Wednesday, October 23, 2013

Predictive Modeling of S.F. Crime: First Backtest

I've incorporated multiple simulations per day to produce distributions for crime volume, turning this

"X crimes will happen tomorrow according to my model" to
"X-Y crimes happen 50% of the time according to my model".

Here's a short backtest using the 150 days beginning on Jan. 1st, 2013 to illustrate what's going on. The percentile lines correspond to the 95th, 80th, 20th and 5th percentiles for each day in the simulation. The points are the realized volumes.




I've recalibrated the means used by the model to the 2003 data and ran the model forward 5 years to see how the model accounts for historical data.
A "good" performance:
1. ~60% of volumes should lie between the 20th and 80th percentile.
2. ~15% of volumes should lie in both the 5th to 20th and 80th to 95th range (~30% combined).
3. 10% should lie above and below the 95th and 5th, respectively.

What happened?
1. 50% of historical volumes were within the model-produced 20th and 60th percentiles. Low.
2. 19% were within the model-produced 5th and 20th percentile.  High.
3. 13% were within the model-produced 80th and 95th percentile. Low.
4.  ~17% were above/below forecast 95th/5th.

What does that mean?
1. As suspected, my model underestimates the frequency of abnormally high/low volume days (ie, fat-tailed events).

2. Judging from the 5th-20th and 80th-95th results, the forecasts produce higher volume days more often than lower volume days, which is inconsistent with past observations.

Now what?
The underlying issue is that my model produces volumes by combining random draws from probability distributions. Going back to Probability 101, generating a 95th percentile event will require multiple high draws from the twelve distributions. The benefit of my approach is that I can tinker with means by category (customize) without much problem and independently. The downside is that the combination of draws decreases the consistency of my forecasts with historical observation.

A way around this could be to initiate one draw which will inform the draws from each other category. Rather than combining a number of independent, individual draws to produce a volume, a  percentile could be chosen, passed to the categorical distributions and inform that choice. That would reduce the problem of combined probabilities and better account for high-volume events.
But I'm not being paid and this model is jumping into overfit territory quickly, so I won't.

Monday, October 7, 2013

Predictive Modeling of S.F. Crime: Adding Monthly Tendencies

I have been developing a model for forecasting crime volume in San Francisco, informed through publicly available historical data going back ten years. Volumes are generated through a sum of choices from normal distributions by crime category, as informed from the past data. By shifting the mean of this distribution, I have accounted for day of the week trends (Friday being a higher crime day than Tuesday) and a long-term linear decrease.
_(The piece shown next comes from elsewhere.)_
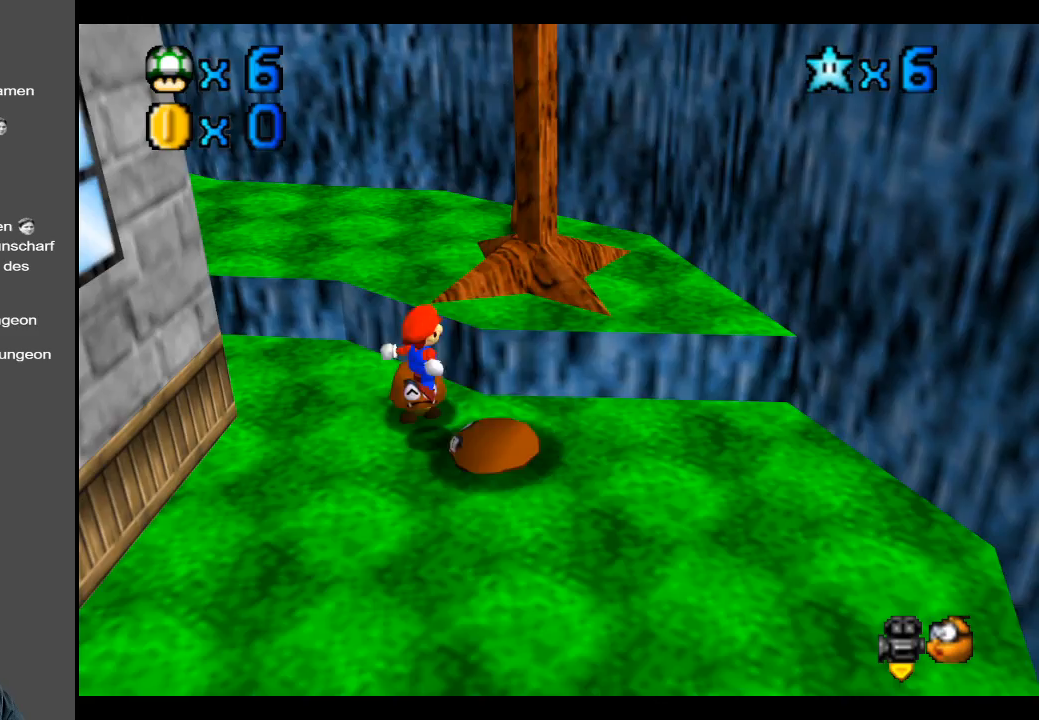
{"buttons": [], "left_stick": "center", "right_stick": "center", "events": [[33, "left_stick", "center"], [383, "left_stick", "right"], [500, "left_stick", "center"]]}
The last tweak is to account for monthly shifts. Here's a plot lacking severely in elegance to give a quick idea as to the magnitudes by year. Each year, I took the mean of the twelve months and differenced the actual number by month from the mean.
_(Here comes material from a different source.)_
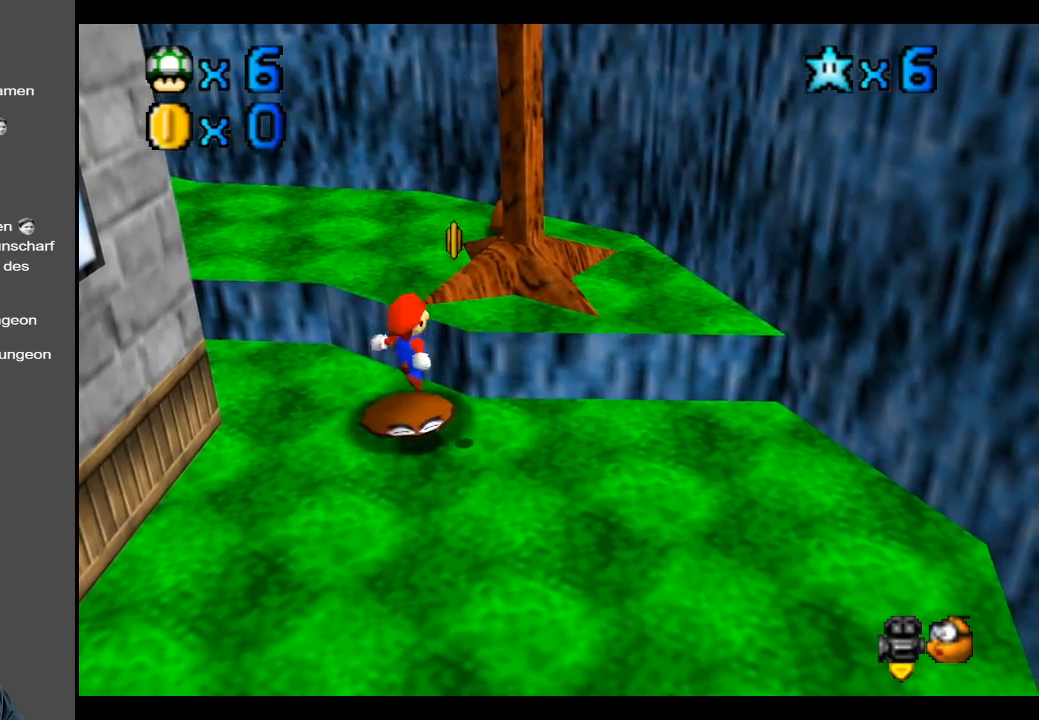
{"buttons": [], "left_stick": "up", "right_stick": "center", "events": [[100, "B", "down"], [217, "B", "up"], [317, "B", "down"], [433, "B", "up"], [433, "left_stick", "up"]]}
The clearest trend is that February and December reside below the mean. To include this numerically, I've taken an average of the percentage away from the mean by year. A quick example will make this more clear.

In '03, 13482 crimes were reported in January. The mean of that year was 12741. 13482-12741 ~ 740. As a percentage of the mean, 740/12741 ~5.8%. Doing this for each January, year by year, and averaging those percentages yields 3.5%. Doing this for each month, the list looks like
January ~ 3.5%        ~ 0.00115
February ~ -6.2%    ~ -0.00222
March ~ 3.6%         ~ 0.001185
April ~ -0.6%          ~ -0.000218
May ~ 1.6%             ~ 0.0000538
June ~ -3.8%            ~ -0.001285
July ~ 0.02%           ~ 0.0000711
August ~ 3.5%          ~ 0.001142
September~ 1.6%     ~ 0.000533
October ~ 5.2%        ~ 0.00167
November ~ -3.0%   ~ -0.001011
December ~ -5.6%   ~ -0.00183

As a sanity check, the sum of these should be close to zero. Taking the full, "unapproximated" values in R yields a number raised to the -17th so ~0. To include these percentages as a modifier to a daily volume forecast, I need to translate these numbers into a daily shift. This percentage does not need to be geometric like the long-term decrease because the mean is effectively being reset at each run. On an annual basis, this monthly tweak should redistribute when the crime volume occurs, but not change the total volume.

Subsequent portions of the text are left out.